We wanted something different.
We wanted a place where food grew freely.
A place future guests at our farm stay could wander through, picking fruit straight from the branch.
A place that would outlast us.
So we called in Dean from Twin Hives Permaculture - the man who reads landscapes like most of us read street signs. After walking the land, touching the soil, and listening to the wind like it was giving directions, he pointed us to the middle of the paddocks, just above the log cabin.
“Full sun. All year. All day,” he said.
Perfect for an orchard.
Terrible for convenience.
It was nowhere near water, nowhere near the house, and nowhere near anything useful. But perfect for trees - and that’s what mattered. So we committed.
The Planning: Beautiful, Over-the-Top, And Exactly Right
I wish I could say we were chill about it… but no. We overplanned everything. Varieties, spacing, microclimates, what fruit would cross- pollinate with what. I mapped the future hoop house we couldn’t afford yet, knowing the trees would spend the next few years quietly building roots while we saved. We bought temporary fencing to keep the animals off the baby trees - “temporary” being a lie farmers tell themselves - but it did its job. Then came the hard labour. We hired an excavator, drilled the holes, roughed up the sides for root grip, filled each one with straw, manure (plenty of that here), and rich new soil. It felt like tucking babies into bed with the softest blankets we could find.
The Planting: Hope, Heart, and Whipper Snippers
Planting day felt like Christmas morning.
Each tree got a moment:
Does this one prefer morning sun?
Will this one be happy near the plum?
Is that spot too windy?
Too shady?
Too exposed?
We planted. We watered. We watched.
Some thrived.Some died dramatically.Some died… and then their rootstock sprouted and said “actually, I’ll take it from here.”

All of them, without exception, were swallowed by grass and blackberries. We tried letting the animals in as nature’s lawnmowers… They unanimously voted to eat the trees instead.

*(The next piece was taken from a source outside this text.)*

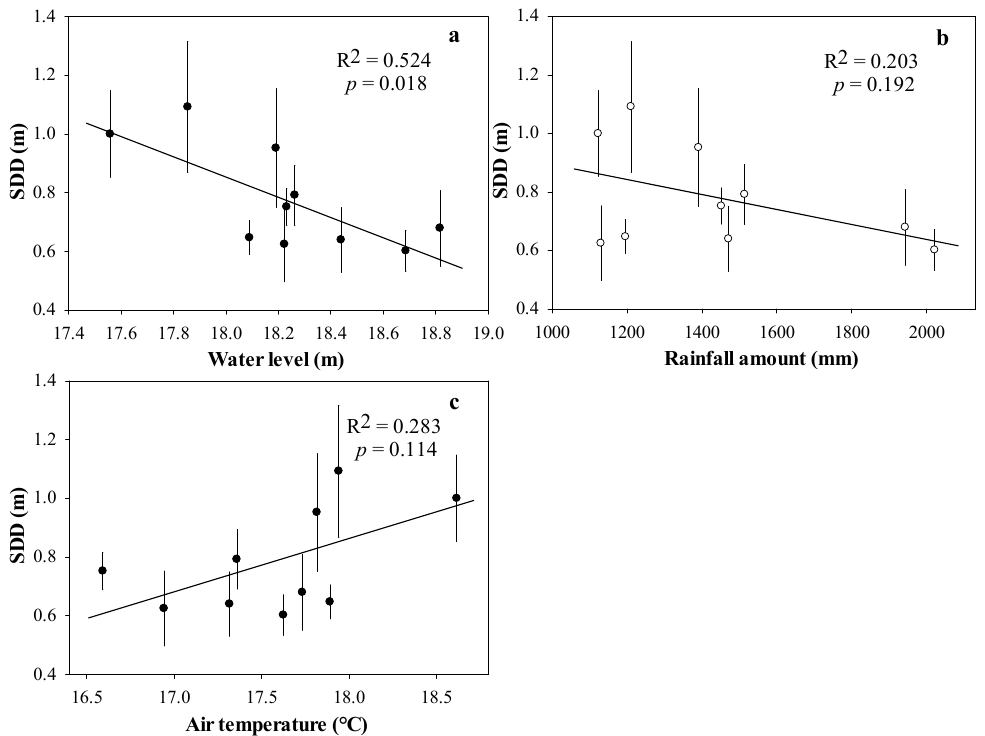
Figure 10. Correlations of the SDD with ( a ) water level, ( b ) rainfall amount, and ( c ) air temperature. Error bars represent SDD standard deviations.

So now? Whipper snipper. Always.
Three Years Later: The Big Upgrade
After years of slow, steady progress, we finally saved enough to bring Dean back. This time he built a fully enclosed orchard structure - tall, strong, and beautiful. It keeps out birds, wallabies, deer, and of course our own determined goats, donkeys, sheep and ponies. It’s even fox-proof so we can add ducks one day to eat bugs, trim the grass, and fertilise everything.

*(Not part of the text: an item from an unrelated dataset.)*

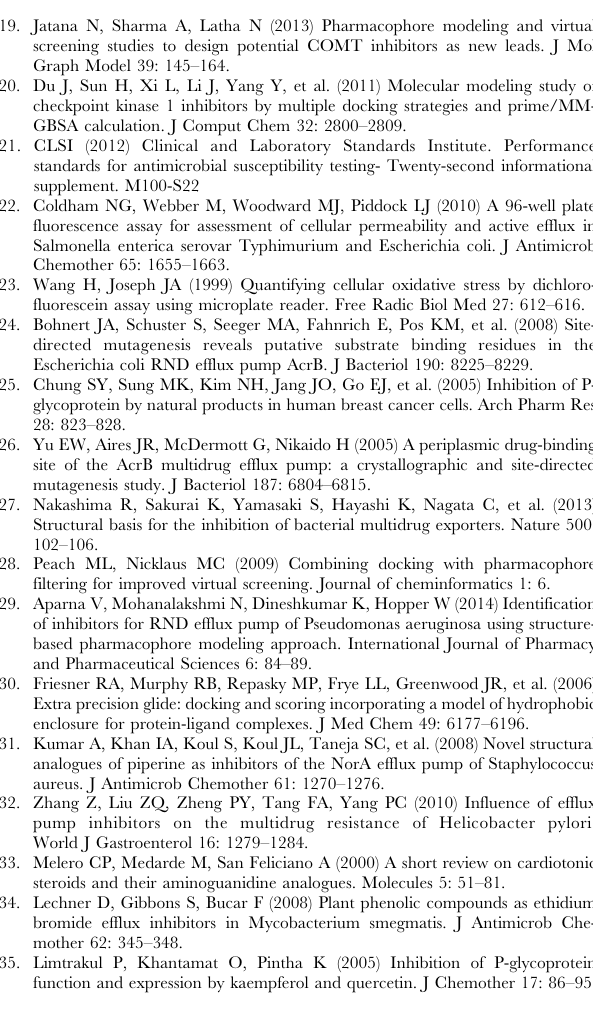
Table S1 Common pharmacophore hypotheses and model of the known efflux substrates of MexB and AcrB efflux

Give them a pond, and we’ll have our first self-sustaining orchard ecosystem. That’s the goal for our eco-retreat - every piece supporting the next.
Water, Waste, And A Farm That Feeds Itself
When we renovated the log cabin, we ran a greywater system all the way up the paddocks to irrigate the orchard. Each tree now has a purple hose coiled around its base, soaking up shower and bath water and turning it into fruit.
Out here, nothing is wasted.
Our water comes from the rain.
Our animals turn scraps and grass into manure that grows our food.
Our solar - thanks to Mum buying us a battery - keeps the lights on even when the valley dips into blackout.
Everything feels intentional.
Circular.
Generational.
Slowly - but undeniably - Nurture Creek is becoming the nature retreat we always dreamed of.

The Orchard Today: Waiting For The First Harvest
Now we wait. Three years of work, and the first fruit is on its way.
Apples, Pears, Nashi, Passionfruit, Persimmons, Plums, Nectarines, Apricots, Raspberries, Strawberries, Blueberries, Cherries, Lemon, Lime, Orange, Mandarin, Finger limes, Kiwi fruit.
It’s a long list.
A ridiculous list.
A list that makes us smile every time we read it.
And the dream?
To hand fruit baskets to our farm-stay guests.
To let families wander through the orchard and pick their own seasonal fruit.
To offer that peaceful, grounding experience without needing to queue at commercial orchards or pay commercial orchard prices.
Just nature.
Time.
Space.
And the simple joy of harvesting something grown with love.